• _KEGIATAN_
1) Menurut bacaan tentang ketakjuban Petrus, apa yang menegaskan bahwa Petrus sedang masuk dalam wilayah "titik buta: prasangka kognitif"? Jelaskan dalam satu sampai tiga kalimat.
2) Tuliskan lanjutan bacaan tentang ketakjuban Petrus, dimulai sesudah kalimat terakhirnya.

### BACAAN LATIHAN ###

Bisa jadi ketakjuban Petrus dan dua temannya adalah prasangka kognitif dalam titik buta. Mereka begitu takjub melihat Sang Guru berubah rupa. "Lalu Yesus berubah rupa di depan mata mereka, dan pakaian-Nya sangat putih berkilat-kilat " (Markus 9:2b-3a) ditambah dua orang tokoh Perjanjian Lama yang sangat dihormati; Musa dan Elia hadir berbincang-bincang dengan Guru mereka, makin lengkaplah keterpesonaan mereka. Dalam ketakjuban yang tiada tara menyaksikan peristiwa itu, Petrus berkata kepada Yesus, "Rabi, betapa bahagianya kami berada di tempat ini. Baiklah kami dirikan tiga kemah, satu untuk Engkau, satu untuk Musa dan satu untuk Elia." (Markus 9:5). Ini makin menegaskan bahwa Petrus sedang masuk dalam wilayah "titik buta: prasangka kognitif". Petrus sebenarnya tidak tahu dengan apa yang dikatakannya itu (Markus 9:6).

### CUPLIKAN DATA ###

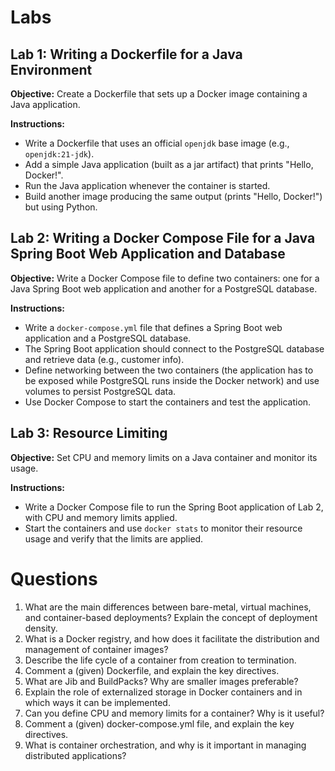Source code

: # Labs

## Lab 1: Writing a Dockerfile for a Java Environment
**Objective:** Create a Dockerfile that sets up a Docker image containing a Java application.

**Instructions:**
- Write a Dockerfile that uses an official `openjdk` base image (e.g., `openjdk:21-jdk`).
- Add a simple Java application (built as a jar artifact) that prints "Hello, Docker!".
- Run the Java application whenever the container is started.
- Build another image producing the same output (prints "Hello, Docker!") but using Python.

## Lab 2: Writing a Docker Compose File for a Java Spring Boot Web Application and Database
**Objective:** Write a Docker Compose file to define two containers: one for a Java Spring Boot web application and another for a PostgreSQL database.

**Instructions:**
- Write a `docker-compose.yml` file that defines a Spring Boot web application and a PostgreSQL database.
- The Spring Boot application should connect to the PostgreSQL database and retrieve data (e.g., customer info).
- Define networking between the two containers (the application has to be exposed while PostgreSQL runs inside the Docker network) and use volumes to persist PostgreSQL data.
- Use Docker Compose to start the containers and test the application.

## Lab 3: Resource Limiting
**Objective:** Set CPU and memory limits on a Java container and monitor its usage.

**Instructions:**
- Write a Docker Compose file to run the Spring Boot application of Lab 2, with CPU and memory limits applied.
- Start the containers and use `docker stats` to monitor their resource usage and verify that the limits are applied.

# Questions
1. What are the main differences between bare-metal, virtual machines, and container-based deployments? Explain the concept of deployment density.
2. What is a Docker registry, and how does it facilitate the distribution and management of container images?
3. Describe the life cycle of a container from creation to termination.
4. Comment a (given) Dockerfile, and explain the key directives.
5. What are Jib and BuildPacks? Why are smaller images preferable?
6. Explain the role of externalized storage in Docker containers and in which ways it can be implemented.
7. Can you define CPU and memory limits for a container? Why is it useful?
8. Comment a (given) docker-compose.yml file, and explain the key directives.
9. What is container orchestration, and why is it important in managing distributed applications?
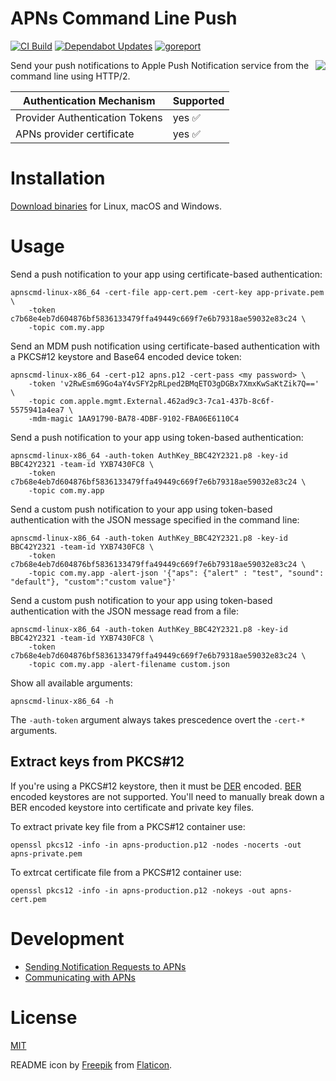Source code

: APNs Command Line Push
===================================================

[![CI Build](https://github.com/petarov/apns-push-cmd/actions/workflows/build.yml/badge.svg)](https://github.com/petarov/apns-push-cmd/actions/workflows/build.yml)
[![Dependabot Updates](https://github.com/petarov/apns-push-cmd/actions/workflows/dependabot/dependabot-updates/badge.svg)](https://github.com/petarov/apns-push-cmd/actions/workflows/dependabot/dependabot-updates)
[![goreport](https://goreportcard.com/badge/github.com/petarov/apns-push-cmd)](https://goreportcard.com/report/github.com/petarov/apns-push-cmd)

<img align="right" src="apnsicon.png"> Send your push notifications to Apple Push Notification service from the command line using HTTP/2.

Authentication Mechanism         | Supported
---------------------------------|------------------------
 Provider Authentication Tokens  | yes :white_check_mark:
 APNs provider certificate       | yes :white_check_mark:

# Installation

[Download binaries](https://github.com/petarov/apns-push-cmd/releases) for Linux, macOS and Windows.

# Usage

Send a push notification to your app using certificate-based authentication:

    apnscmd-linux-x86_64 -cert-file app-cert.pem -cert-key app-private.pem \
        -token c7b68e4eb7d604876bf5836133479ffa49449c669f7e6b79318ae59032e83c24 \
        -topic com.my.app

Send an MDM push notification using certificate-based authentication with a PKCS#12 keystore and Base64 encoded device token:

    apnscmd-linux-x86_64 -cert-p12 apns.p12 -cert-pass <my password> \
        -token 'v2RwEsm69Go4aY4vSFY2pRLped2BMqETO3gDGBx7XmxKwSaKtZik7Q==' \
        -topic com.apple.mgmt.External.462ad9c3-7ca1-437b-8c6f-5575941a4ea7 \
        -mdm-magic 1AA91790-BA78-4DBF-9102-FBA06E6110C4

Send a push notification to your app using token-based authentication:

    apnscmd-linux-x86_64 -auth-token AuthKey_BBC42Y2321.p8 -key-id BBC42Y2321 -team-id YXB7430FC8 \
        -token c7b68e4eb7d604876bf5836133479ffa49449c669f7e6b79318ae59032e83c24 \
        -topic com.my.app

Send a custom push notification to your app using token-based authentication with the JSON message specified in the command line:

    apnscmd-linux-x86_64 -auth-token AuthKey_BBC42Y2321.p8 -key-id BBC42Y2321 -team-id YXB7430FC8 \
        -token c7b68e4eb7d604876bf5836133479ffa49449c669f7e6b79318ae59032e83c24 \
        -topic com.my.app -alert-json '{"aps": {"alert" : "test", "sound": "default"}, "custom":"custom value"}'


Send a custom push notification to your app using token-based authentication with the JSON message read from a file:

    apnscmd-linux-x86_64 -auth-token AuthKey_BBC42Y2321.p8 -key-id BBC42Y2321 -team-id YXB7430FC8 \
        -token c7b68e4eb7d604876bf5836133479ffa49449c669f7e6b79318ae59032e83c24 \
        -topic com.my.app -alert-filename custom.json


Show all available arguments:

    apnscmd-linux-x86_64 -h

The `-auth-token` argument always takes prescedence overt the `-cert-*` arguments.

## Extract keys from PKCS#12

If you're using a PKCS#12 keystore, then it must be [DER](https://en.wikipedia.org/wiki/X.690#DER_encoding) encoded. [BER](https://en.wikipedia.org/wiki/X.690#BER_encoding) encoded keystores are not supported. You'll need to manually break down a BER encoded keystore into certificate and private key files.

To extract private key file from a PKCS#12 container use:

    openssl pkcs12 -info -in apns-production.p12 -nodes -nocerts -out apns-private.pem

To extrcat certificate file from a PKCS#12 container use:

    openssl pkcs12 -info -in apns-production.p12 -nokeys -out apns-cert.pem

# Development

  - [Sending Notification Requests to APNs](https://developer.apple.com/documentation/usernotifications/setting_up_a_remote_notification_server/sending_notification_requests_to_apns/)
  - [Communicating with APNs](https://developer.apple.com/library/archive/documentation/NetworkingInternet/Conceptual/RemoteNotificationsPG/CommunicatingwithAPNs.html)

# License

[MIT](LICENSE)

README icon by [Freepik](http://www.freepik.com/) from [Flaticon](https://www.flaticon.com/).
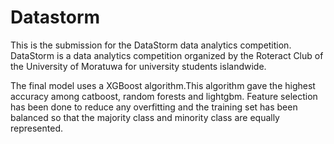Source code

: # Datastorm
This is the submission for the DataStorm data analytics competition. DataStorm is a data analytics competition organized by the Roteract Club of the University of Moratuwa for university students islandwide. 

The final model uses a XGBoost algorithm.This algorithm gave the highest accuracy among catboost, random forests and lightgbm.
Feature selection has been done to reduce any overfitting and the training set has been balanced so that the majority class and minority class are equally represented.

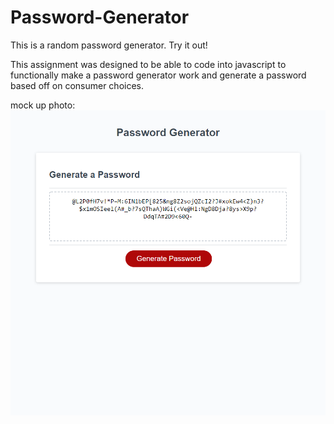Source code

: # Password-Generator
This is a random password generator. Try it out!

This assignment was designed to be able to code into javascript to functionally make a password generator work and generate a password based off on consumer choices. 

mock up photo:
<img src= ./password-generator.png>


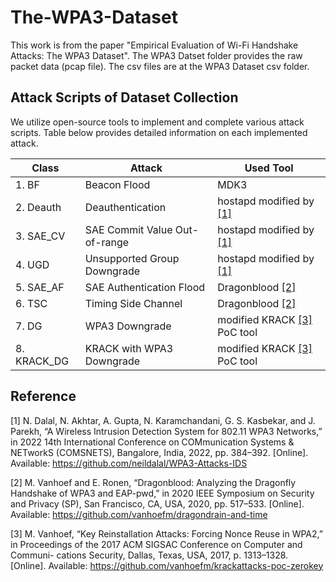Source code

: # The-WPA3-Dataset

This work is from the paper "Empirical Evaluation of Wi-Fi Handshake Attacks: The WPA3 Dataset". The WPA3 Datset folder provides the raw packet data (pcap file). The csv files are at the WPA3 Dataset csv folder.

## Attack Scripts of Dataset Collection

We utilize open-source tools to implement and complete various attack scripts. Table below provides detailed information on each implemented attack.

|Class|Attack|Used Tool|
|--|--|--|
|1. BF|Beacon Flood|MDK3|
|2. Deauth|Deauthentication|hostapd modified by [[1]](https://github.com/neildalal/WPA3-Attacks-IDS)|
|3. SAE_CV|SAE Commit Value Out-of-range|hostapd modified by  [[1]](https://github.com/neildalal/WPA3-Attacks-IDS)||
|4. UGD|Unsupported Group Downgrade|hostapd modified by  [[1]](https://github.com/neildalal/WPA3-Attacks-IDS)||
|5. SAE_AF|SAE Authentication Flood|Dragonblood  [[2]](https://github.com/vanhoefm/dragondrain-and-time)| PoC tool|
|6. TSC|Timing Side Channel|Dragonblood  [[2]](https://github.com/vanhoefm/dragondrain-and-time)| PoC tool|
|7. DG|WPA3 Downgrade|modified KRACK [[3]](https://github.com/vanhoefm/krackattacks-poc-zerokey) PoC tool|
|8. KRACK_DG|KRACK with WPA3 Downgrade|modified KRACK [[3]](https://github.com/vanhoefm/krackattacks-poc-zerokey) PoC tool|

## Reference
[1]  N. Dalal, N. Akhtar, A. Gupta, N. Karamchandani, G. S. Kasbekar, and
J. Parekh, “A Wireless Intrusion Detection System for 802.11 WPA3 Networks,”
in 2022 14th International Conference on COMmunication Systems & NETworkS
(COMSNETS), Bangalore, India, 2022, pp. 384–392. [Online]. Available:
https://github.com/neildalal/WPA3-Attacks-IDS

[2] M. Vanhoef and E. Ronen, “Dragonblood: Analyzing the Dragonfly Handshake
of WPA3 and EAP-pwd,” in 2020 IEEE Symposium on Security and Privacy
(SP), San Francisco, CA, USA, 2020, pp. 517–533. [Online]. Available:
https://github.com/vanhoefm/dragondrain-and-time

[3] M. Vanhoef, “Key Reinstallation Attacks: Forcing Nonce Reuse in WPA2,” in
Proceedings of the 2017 ACM SIGSAC Conference on Computer and Communi-
cations Security, Dallas, Texas, USA, 2017, p. 1313–1328. [Online]. Available:
https://github.com/vanhoefm/krackattacks-poc-zerokey

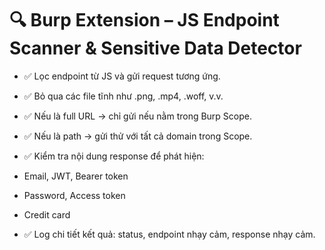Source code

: # 🔍 Burp Extension – JS Endpoint Scanner & Sensitive Data Detector
- ✅ Lọc endpoint từ JS và gửi request tương ứng.

- ✅ Bỏ qua các file tĩnh như .png, .mp4, .woff, v.v.

- ✅ Nếu là full URL → chỉ gửi nếu nằm trong Burp Scope.

- ✅ Nếu là path → gửi thử với tất cả domain trong Scope.

- ✅ Kiểm tra nội dung response để phát hiện:

+ Email, JWT, Bearer token

+ Password, Access token

+ Credit card

- ✅ Log chi tiết kết quả: status, endpoint nhạy cảm, response nhạy cảm.

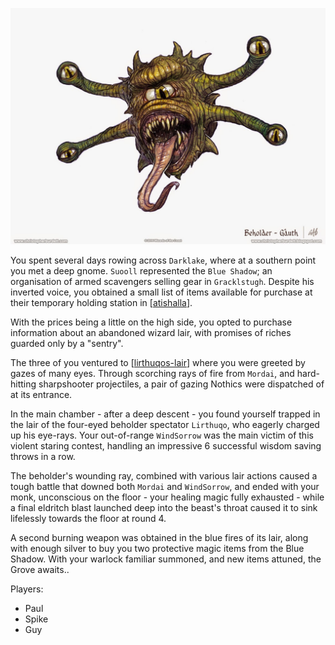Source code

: ![](08-darklake-spectator.png)

You spent several days rowing across `Darklake`, where at a southern point you met a deep gnome. `Suooll` represented the `Blue Shadow`; an organisation of armed scavengers selling gear in `Gracklstugh`. Despite his inverted voice, you obtained a small list of items available for purchase at their temporary holding station in [[atishalla]].

With the prices being a little on the high side, you opted to purchase information about an abandoned wizard lair, with promises of riches guarded only by a "sentry".

The three of you ventured to [[lirthuqos-lair]] where you were greeted by gazes of many eyes. Through scorching rays of fire from `Mordai`, and hard-hitting sharpshooter projectiles, a pair of gazing Nothics were dispatched of at its entrance.

In the main chamber - after a deep descent - you found yourself trapped in the lair of the four-eyed beholder spectator `Lirthuqo`, who eagerly charged up his eye-rays. Your out-of-range `WindSorrow` was the main victim of this violent staring contest, handling an impressive 6 successful wisdom saving throws in a row.

The beholder's wounding ray, combined with various lair actions caused a tough battle that downed both `Mordai` and `WindSorrow`, and ended with your monk, unconscious on the floor - your healing magic fully exhausted - while a final eldritch blast launched deep into the beast's throat caused it to sink lifelessly towards the floor at round 4.

A second burning weapon was obtained in the blue fires of its lair, along with enough silver to buy you two protective magic items from the Blue Shadow. With your warlock familiar summoned, and new items attuned, the Grove awaits..

Players:
- Paul
- Spike
- Guy

[//begin]: # "Autogenerated link references for markdown compatibility"
[atishalla]: ../underdark/atishalla "Atishalla"
[lirthuqos-lair]: ../underdark/lirthuqos-lair "Lirthuqo's Lair"
[//end]: # "Autogenerated link references"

###

• _JAWABAN LATIHAN_
1) Dalam ketakjuban menyaksikan Yesus berubah rupa serta Musa dan Elia berbincang-bincang dengan-Nya, Petrus mengusulkan untuk mendirikan tiga kemah, satu untuk Yesus, satu untuk Musa, dan satu untuk Elia (Markus 9:5). Menurut bacaan, perkataan inilah yang makin menegaskan bahwa ia berada dalam titik buta, sebab Petrus sebenarnya tidak tahu apa yang dikatakannya (Markus 9:6).

2)
Beruntunglah titik buta prasangka kognitif Petrus ditanggapi Suara Langit. Pernyataan Surgawi itu tidak hanya mengungkapkan identitas Yesus (Anak yang Kukasihi), melainkan juga bagaimana caranya Ia disembut: bukan dengan mendirikan kemah dan menahan rasa "bahagia" itu. Melainkan dengan cara "dengarkanlah Dia!". Yesus digelari "Anak-Ku yang terkasih", rumusan yang mengacu kepada Raja Mesias dalam Mazmur 2:7 ("Anak-Ku engkau), dan kepada anak tunggal yang akan dipersembahkan oleh Abraham ("anakmu yang kekasih," Kejadian 22:2). Ungkapan ini seperti, anak satu-satunya yang dikasihi Abraham harus disembelih dan dikembalikan kepada Allah di gunung Moria, demikian juga Anak Tunggal Allah yang terkasih harus dibunuh di Yerusalem.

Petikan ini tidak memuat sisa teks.